When Harris asked about voting discrimination, Barrett replied: “I’m not going to express an opinion because these are very charged issues. They have been litigated in the courts and so I will not engage on that question.”

And Vermont Democratic Sen. Patrick J. Leahy got Barrett to agree that nobody is above the law in America, then asked her if a president has “an absolute right to pardon himself for a crime.”

Barrett didn’t answer. “That question may or may not arise, but it is one that calls for a legal analysis of what the scope of the pardon power is. So because it would be opining on an open question when I haven’t gone through the judicial process to decide, it’s not one in which I can offer a view,” Barrett said.

Democrats pressed Barrett on her evasions, but not too aggressively. President Donald Trump’s nominee remained unflappable for the two-day stretch before the committee. Republicans plan a committee vote Oct. 22, followed quickly by a confirmation vote on the Senate floor before the Nov. 3 election.

Speaking to reporters after the hearing, Judiciary Chairman Lindsey Graham of South Carolina said Barrett “was the most forthcoming of anybody I’ve seen,” compared with four previous Supreme Court confirmations he attended as a committee member.

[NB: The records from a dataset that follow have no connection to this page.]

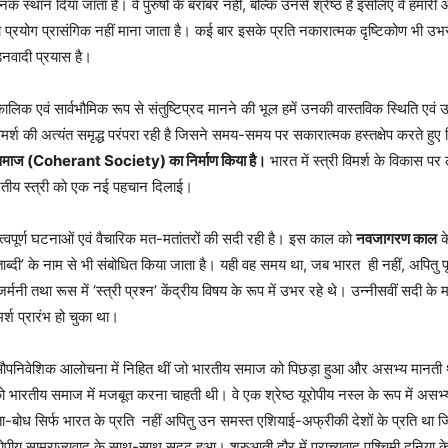
क स्थान दिया जाता है। वे पुरुषों के बराबर नहीं, बल्कि उनसे श्रेष्ठ हैं इसलिए वे हमारी आराध्
 प्रयोग प्रासंगिक नहीं माना जाता है। कई बार इसके प्रति नकारात्मक दृष्टिकोण भी उभर
डनवादी प्रयास है।
्वकालिक एवं सार्वभौमिक रूप से संतुष्टिप्रद मानने की भूल हमें उनकी वास्तविक स्थिति एवं
 विमर्श की अत्यंत समृद्ध परंपरा रही है जिसने समय-समय पर सकारात्मक हस्तक्षेप करते हु
्त समाज (Coherant Society) का निर्माण किया है।
भारत में स्त्री विमर्श के विकास प
े भारतीय स्त्री को एक नई पहचान दिलाई।
ई महत्वपूर्ण घटनाओं एवं वैचारिक मत-मतांतरों की सदी रही है। इस काल को
नवजागरण काल
क
ाब्दी’ के नाम से भी संबोधित किया जाता है। यही वह समय था, जब भारत ही नहीं, अपितु पूरे
स, जर्मनी तथा रूस में ‘स्त्री प्रश्न’ केंद्रीय विषय के रूप में उभर रहे थे। उन्नीसवीं सदी
मर्श प्रारंभ हो चुका था।
उस औपनिवेशिक आलोचना में निहित थीं जो भारतीय समाज को पिछड़ा हुआ और असभ्य मानती 
ारतीय समाज में मजबूत करना चाहती थी। वे एक श्रेष्ठ यूरोपीय नस्ल के रूप में असभ्य एवं 
ठता-बोध सिर्फ भारत के प्रति नहीं अपितु उन समस्त एशियाई-अफ्रीकी देशों के प्रति था 
ं यूरोपीय साम्राज्यवाद के साथ-साथ सुदृढ़ हुआ। शुरुआती दौर में प्राच्यवाद पश्चिमी दुनिया के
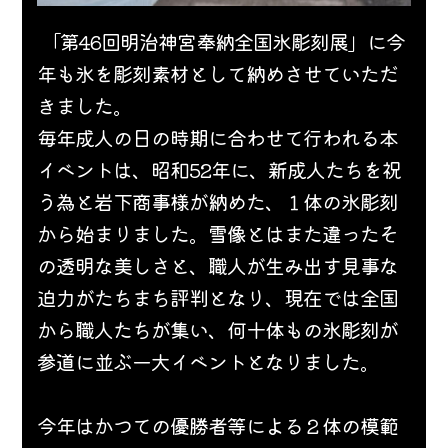
 「第46回明治神宮奉納全国氷彫刻展」に今
年も氷を彫刻素材として納めさせていただ
きました。
。
毎年成人の日の時期に合わせて行われる本
イベントは、昭和52年に、新成人たちを祝
う為と岩下商事様が納めた、１体の氷彫刻
から始まりました。雪像とはまた違ったそ
の透明な美しさと、職人が生み出す見事な
迫力がたちまち評判となり、現在では全国
から職人たちが集い、何十体もの氷彫刻が
参道に並ぶ一大イベントとなりました。
今年はかつての優勝者等による２体の模範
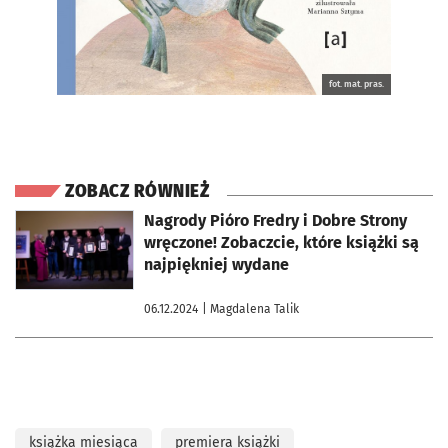
fot. mat. pras.
ZOBACZ RÓWNIEŻ
otworzy się w nowej karcie
Nagrody Pióro Fredry i Dobre Strony
wręczone! Zobaczcie, które książki są
najpiękniej wydane
06.12.2024
| Magdalena Talik
książka miesiąca
premiera książki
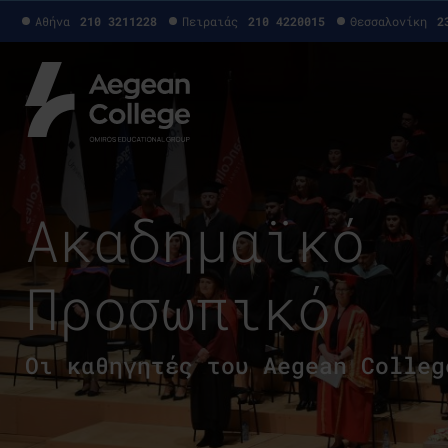
Αθήνα
210 3211228
Πειραιάς
210 4220015
Θεσσαλονίκη
2
Ακαδημαϊκό
Προσωπικό
Οι καθηγητές του Aegean Colleg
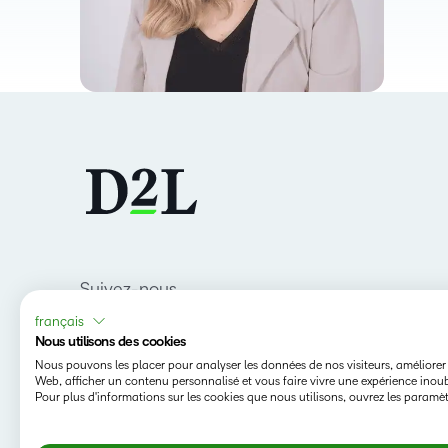
Suivez-nous
français
Nous utilisons des cookies
Nous pouvons les placer pour analyser les données de nos visiteurs, améliorer 
Web, afficher un contenu personnalisé et vous faire vivre une expérience inoub
Pour plus d'informations sur les cookies que nous utilisons, ouvrez les paramèt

“She talked about originalism, and always said when a case in controversy is still under litigation I can’t go there, but I thought she really did explain what makes her tick as a judge, and I don’t see how I could get much more out of her appropriately,” Graham said.

“I think you saw somebody, whether you agree with or not, was very capable in terms of her intellect and had a good disposition,” Graham said. “That doesn’t mean you’ll vote for her, but I was proud of the performance she gave in terms of showcasing who she is under very difficult circumstances.”

Michael Macagnone contributed to this story.